Department of Mathematics, Logistical Engineering University, Chongqing, China.
PLoS One. 2011;6(9):e24306. doi: 10.1371/journal.pone.0024306. Epub 2011 Sep 2.
Many diseases have complex genetic causes, where a set of alleles can affect the propensity of getting the disease. The identification of such disease genes is important to understand the mechanistic and evolutionary aspects of pathogenesis, improve diagnosis and treatment of the disease, and aid in drug discovery. Current genetic studies typically identify chromosomal regions associated specific diseases. But picking out an unknown disease gene from hundreds of candidates located on the same genomic interval is still challenging. In this study, we propose an approach to prioritize candidate genes by integrating data of gene expression level, protein-protein interaction strength and known disease genes. Our method is based only on two, simple, biologically motivated assumptions--that a gene is a good disease-gene candidate if it is differentially expressed in cases and controls, or that it is close to other disease-gene candidates in its protein interaction network. We tested our method on 40 diseases in 58 gene expression datasets of the NCBI Gene Expression Omnibus database. On these datasets our method is able to predict unknown disease genes as well as identifying pleiotropic genes involved in the physiological cellular processes of many diseases. Our study not only provides an effective algorithm for prioritizing candidate disease genes but is also a way to discover phenotypic interdependency, cooccurrence and shared pathophysiology between different disorders.
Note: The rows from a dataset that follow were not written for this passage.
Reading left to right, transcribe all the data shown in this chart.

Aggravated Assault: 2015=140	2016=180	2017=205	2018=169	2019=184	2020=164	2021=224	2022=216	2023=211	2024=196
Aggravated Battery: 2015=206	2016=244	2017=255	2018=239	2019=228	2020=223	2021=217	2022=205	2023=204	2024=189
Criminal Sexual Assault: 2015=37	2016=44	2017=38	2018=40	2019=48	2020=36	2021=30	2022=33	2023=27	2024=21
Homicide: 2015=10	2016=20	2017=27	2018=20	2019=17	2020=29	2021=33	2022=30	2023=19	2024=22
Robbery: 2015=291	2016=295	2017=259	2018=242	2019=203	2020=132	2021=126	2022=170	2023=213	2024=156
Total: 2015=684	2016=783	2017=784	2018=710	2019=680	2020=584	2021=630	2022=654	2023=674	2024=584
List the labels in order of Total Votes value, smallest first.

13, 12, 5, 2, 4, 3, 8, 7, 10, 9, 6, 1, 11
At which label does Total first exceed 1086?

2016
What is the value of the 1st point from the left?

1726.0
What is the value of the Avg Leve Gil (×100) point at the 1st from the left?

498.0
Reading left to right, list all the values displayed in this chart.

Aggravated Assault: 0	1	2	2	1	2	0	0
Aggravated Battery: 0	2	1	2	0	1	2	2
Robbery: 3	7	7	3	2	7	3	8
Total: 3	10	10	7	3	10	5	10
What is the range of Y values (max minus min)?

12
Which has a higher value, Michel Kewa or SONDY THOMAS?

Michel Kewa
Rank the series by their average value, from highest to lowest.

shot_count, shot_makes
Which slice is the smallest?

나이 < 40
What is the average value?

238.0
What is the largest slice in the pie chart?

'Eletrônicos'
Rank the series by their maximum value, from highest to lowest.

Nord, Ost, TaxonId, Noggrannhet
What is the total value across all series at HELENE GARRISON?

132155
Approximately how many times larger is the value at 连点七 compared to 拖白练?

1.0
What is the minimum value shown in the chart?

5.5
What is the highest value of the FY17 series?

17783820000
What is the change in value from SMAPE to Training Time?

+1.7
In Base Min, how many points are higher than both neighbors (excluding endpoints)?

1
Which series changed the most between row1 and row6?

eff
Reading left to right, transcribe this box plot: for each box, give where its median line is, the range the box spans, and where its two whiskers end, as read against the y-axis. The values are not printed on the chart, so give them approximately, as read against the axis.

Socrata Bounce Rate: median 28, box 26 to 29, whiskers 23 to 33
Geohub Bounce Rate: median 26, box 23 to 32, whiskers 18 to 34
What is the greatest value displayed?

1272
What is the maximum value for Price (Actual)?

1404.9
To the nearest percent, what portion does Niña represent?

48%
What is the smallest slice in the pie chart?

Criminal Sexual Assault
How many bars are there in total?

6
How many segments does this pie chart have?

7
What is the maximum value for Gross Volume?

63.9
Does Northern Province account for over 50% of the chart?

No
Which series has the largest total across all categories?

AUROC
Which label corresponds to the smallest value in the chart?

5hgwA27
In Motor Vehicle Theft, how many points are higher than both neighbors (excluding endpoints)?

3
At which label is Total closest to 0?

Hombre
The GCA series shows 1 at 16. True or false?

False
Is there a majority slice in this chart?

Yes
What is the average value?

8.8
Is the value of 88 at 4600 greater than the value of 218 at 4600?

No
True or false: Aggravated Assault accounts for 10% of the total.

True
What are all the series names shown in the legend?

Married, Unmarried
许多疾病的病因都很复杂,其中一组等位基因可能会影响患病的倾向。识别这些疾病基因对于理解发病机制的机制和进化方面、改善疾病的诊断和治疗以及辅助药物发现都很重要。目前的遗传研究通常会识别与特定疾病相关的染色体区域。但是,要从位于同一基因组间隔内的数百个候选者中挑选出未知的疾病基因仍然具有挑战性。在这项研究中,我们提出了一种通过整合基因表达水平、蛋白质-蛋白质相互作用强度和已知疾病基因的数据来优先考虑候选基因的方法。我们的方法仅基于两个简单的、基于生物学的假设——如果一个基因在病例和对照中差异表达,或者在其蛋白质相互作用网络中与其他疾病基因候选者接近,那么它就是一个很好的疾病基因候选者。我们在 NCBI Gene Expression Omnibus 数据库的 58 个基因表达数据集的 40 种疾病上测试了我们的方法。在这些数据集中,我们的方法能够预测未知的疾病基因,并确定涉及许多疾病生理细胞过程的多效性基因。我们的研究不仅提供了一种有效的算法来优先考虑候选疾病基因,而且还可以发现不同疾病之间表型的相互依存性、共现和共同的病理生理学。